To do:
1. Name every character the player can choose to play through the entire game as, according to the article on Star Trek: Deep Space Nine: The Fallen, with each one's rank as the text gives it.
2. Resume the article on Star Trek: Deep Space Nine: The Fallen, starting right after its final sentence.

Supplied passage:
<<<<
- Developer: The Collective
- Publisher: Simon & Schuster
- Engine: Unreal Engine 1
- Platforms: Microsoft Windows, Mac OS
- Release: WindowsNA: November 13, 2000; EU: November 17, 2000; MacWW: August 1, 2001;
- Genre: Third-person shooter
- Mode: Single-player

= Star Trek: Deep Space Nine: The Fallen =

2000 video game

Star Trek: Deep Space Nine: The Fallen is a 2000 third-person shooter video game developed by The Collective and published by Simon & Schuster. The game is loosely based on a trilogy of novels by Judith and Garfield Reeves-Stevens called Millennium: The Fall of Terok Nor, The War of the Prophets and Inferno. The setting is the Deep Space Nine space station featured in the American science fiction television series Star Trek: Deep Space Nine.

== Gameplay ==

Worf fights a Jem'Hadar soldier with an energy weapon

The player can choose to play through the entire game as either Captain Benjamin Sisko, Major Kira Nerys or Lt. Commander Worf. The game does not repeat levels, however; different characters must complete different levels. As such, depending on which character the player chooses, the game is very different, and the entire story is only revealed when the player completes the game as all three characters.

A major factor in the gameplay is the tricorder, which can be used to scan for nearby lifesigns, hidden ammo and energy signals. The tricorder is also used in combat when fighting enemies with personal shields. The tricorder must be used to scan the shield frequency, at which point the phaser is automatically adjusted to that frequency, allowing the player to damage the enemy. Another classic Star Trek device which is included in the game is the comm badge, which allows the player to contact NPCs for clues on what to do next and gameplay hints.
>>>>
Source data:
<<<<
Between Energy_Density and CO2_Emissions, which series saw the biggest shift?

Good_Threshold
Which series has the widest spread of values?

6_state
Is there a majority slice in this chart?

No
>>>>
<<<<
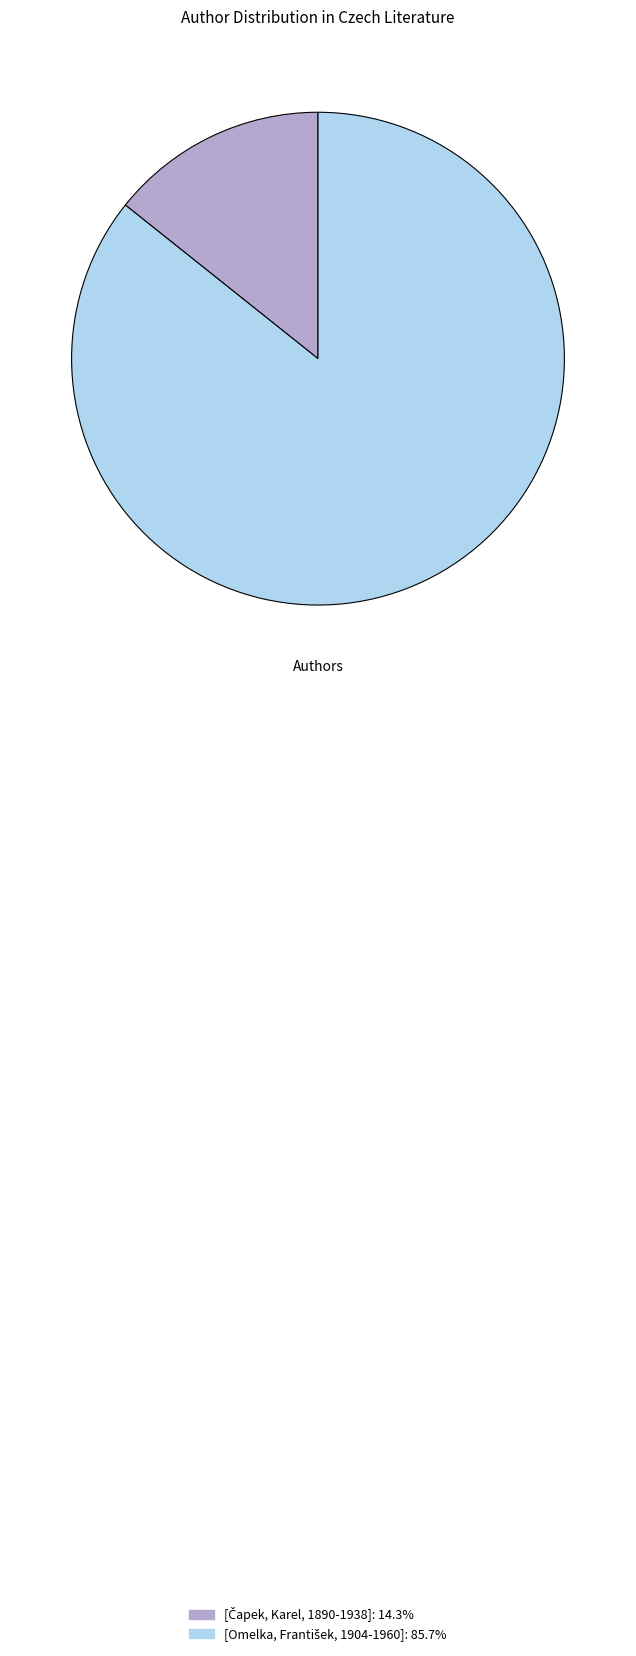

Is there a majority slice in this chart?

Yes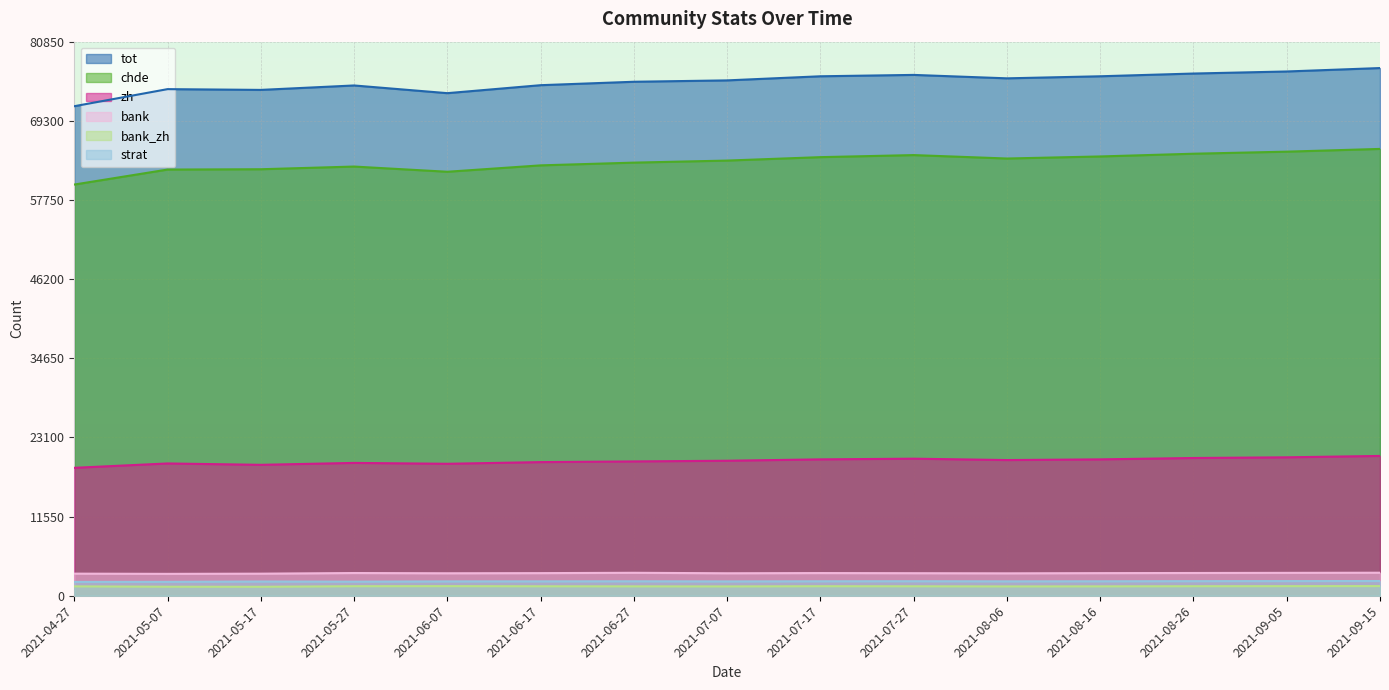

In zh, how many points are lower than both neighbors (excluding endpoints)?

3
>>>>
<<<<
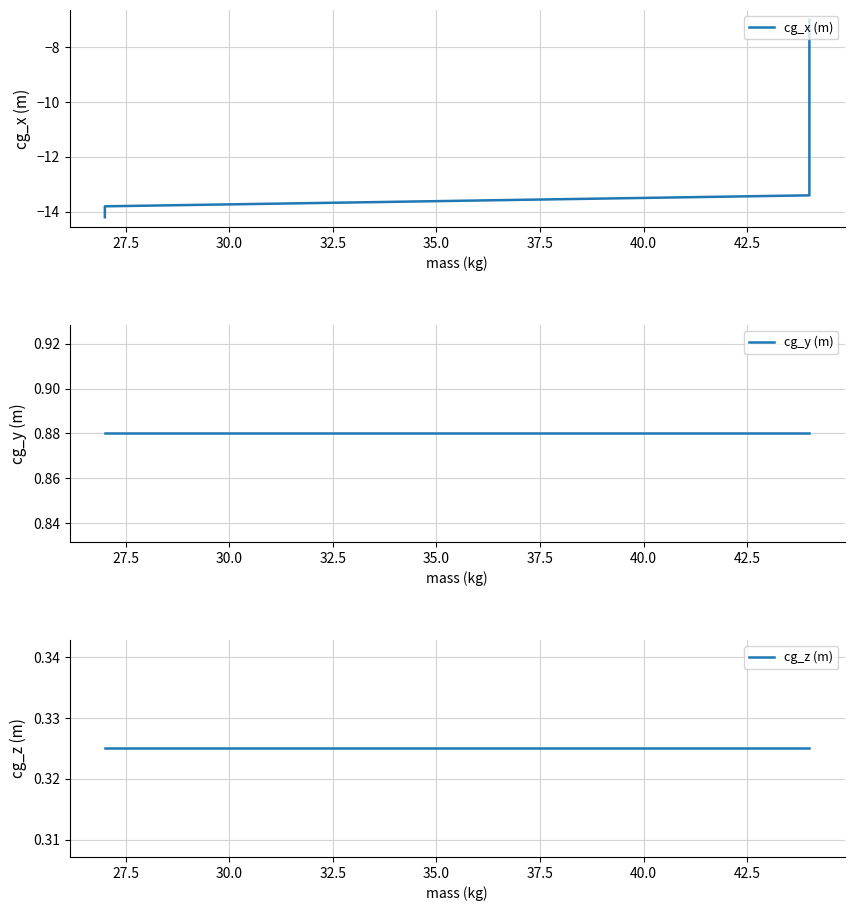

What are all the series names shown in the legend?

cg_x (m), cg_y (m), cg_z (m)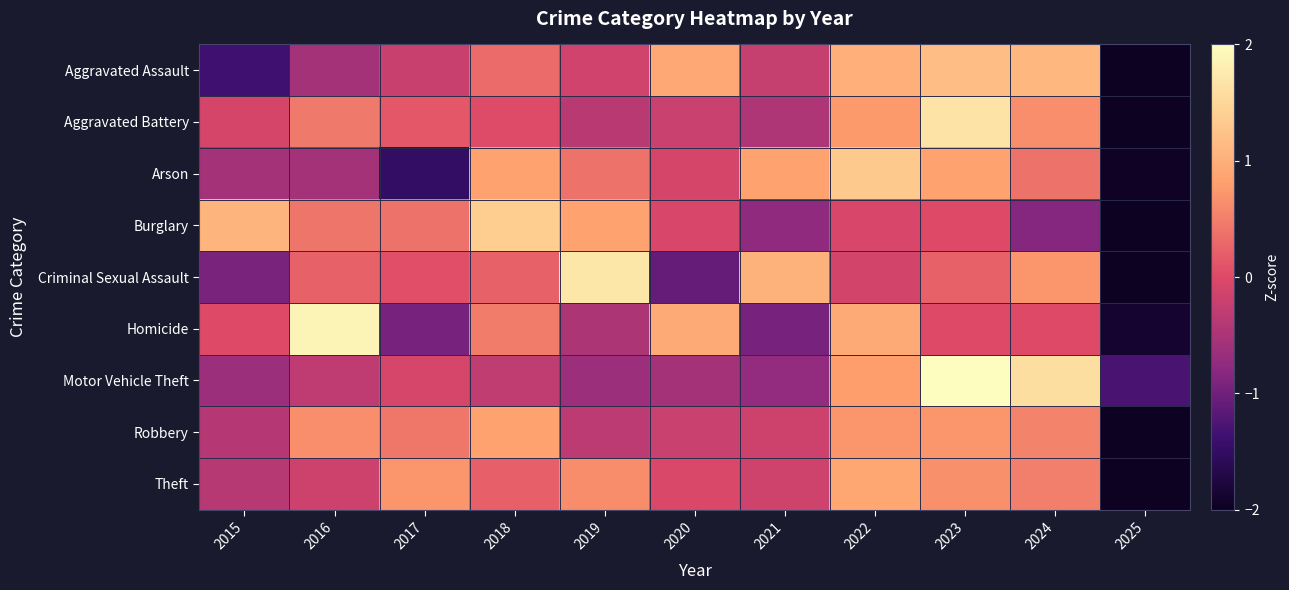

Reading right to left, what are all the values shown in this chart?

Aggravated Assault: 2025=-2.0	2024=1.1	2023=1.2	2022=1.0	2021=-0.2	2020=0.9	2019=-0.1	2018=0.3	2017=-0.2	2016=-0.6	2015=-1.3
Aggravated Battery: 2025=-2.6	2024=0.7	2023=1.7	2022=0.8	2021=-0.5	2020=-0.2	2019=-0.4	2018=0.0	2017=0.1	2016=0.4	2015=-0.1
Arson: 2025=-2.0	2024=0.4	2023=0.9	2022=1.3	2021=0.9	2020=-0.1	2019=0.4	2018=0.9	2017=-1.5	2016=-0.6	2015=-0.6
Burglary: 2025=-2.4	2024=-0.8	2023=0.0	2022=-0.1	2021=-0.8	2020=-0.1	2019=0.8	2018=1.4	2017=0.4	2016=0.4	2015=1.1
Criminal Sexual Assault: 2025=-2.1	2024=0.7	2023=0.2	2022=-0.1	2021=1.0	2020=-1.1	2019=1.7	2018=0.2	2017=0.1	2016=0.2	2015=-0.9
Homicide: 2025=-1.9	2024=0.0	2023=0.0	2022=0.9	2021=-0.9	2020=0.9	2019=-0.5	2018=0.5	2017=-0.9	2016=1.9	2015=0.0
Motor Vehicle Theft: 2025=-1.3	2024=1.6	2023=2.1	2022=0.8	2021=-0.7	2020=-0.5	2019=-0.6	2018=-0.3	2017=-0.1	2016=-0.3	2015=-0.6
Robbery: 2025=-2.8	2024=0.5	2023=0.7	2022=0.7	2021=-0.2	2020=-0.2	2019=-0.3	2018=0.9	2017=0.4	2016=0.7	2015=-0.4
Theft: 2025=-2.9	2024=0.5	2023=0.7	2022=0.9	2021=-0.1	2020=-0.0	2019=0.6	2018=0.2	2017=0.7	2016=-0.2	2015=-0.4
>>>>
Task-by-task results:
1.
- Captain Benjamin Sisko
- Major Kira Nerys
- Lt. Commander Worf

2.
== Story ==

=== Background ===
The Bajorans believe the alien species that reside in the wormhole near their planet are Prophets, worshipping them as gods and referring to the wormhole as the "Celestial Temple". Bajoran legend tells that millennia ago, the Prophets expelled another race from the wormhole, the Pah-wraiths, imprisoning them forever in the Fire Caves on Bajor. However, legend tells of three red Orbs which are said to hold the key to the Pah-wraiths' resurrection and return to the Temple, although none of these Orbs have ever been located. Or so it is thought.

=== Plot ===
The game begins with a cutscene set during the final days of the Cardassian occupation of Bajor. A Cardassian scientist called Terrell (voiced by Nancy Linari) has discovered one of the red Orbs and is studying it in a secret research facility on Terok Nor, a space station orbiting Bajor, with the intention of harnessing its power as a weapon for the Cardassian Union. However, there is an accident and her Cardassian guards are killed. Soon thereafter, the Cardassians seal the room and abandon the station, handing it over to the Federation.

Six years later, the USS Defiant receives a distress call from a Bajoran science vessel which has been recently attacked, although there are no ships in the vicinity. Cpt. Sisko (Kevin Michael Richardson) takes a shuttle to investigate and tag the survivors with transport enhancers. However, whilst he is still on board, a Grigari (a mysterious mercenary race from the fringes of the Beta Quadrant) warship de-cloaks and attacks the Defiant. On board, Lt. Cmd. Worf (Michael Dorn) must work to restore impulse power to the ship while fighting Grigari boarding parties. Eventually, Worf completes his repairs, Sisko rescues the survivors, and the Defiant returns to Deep Space Nine (the former Terok Nor).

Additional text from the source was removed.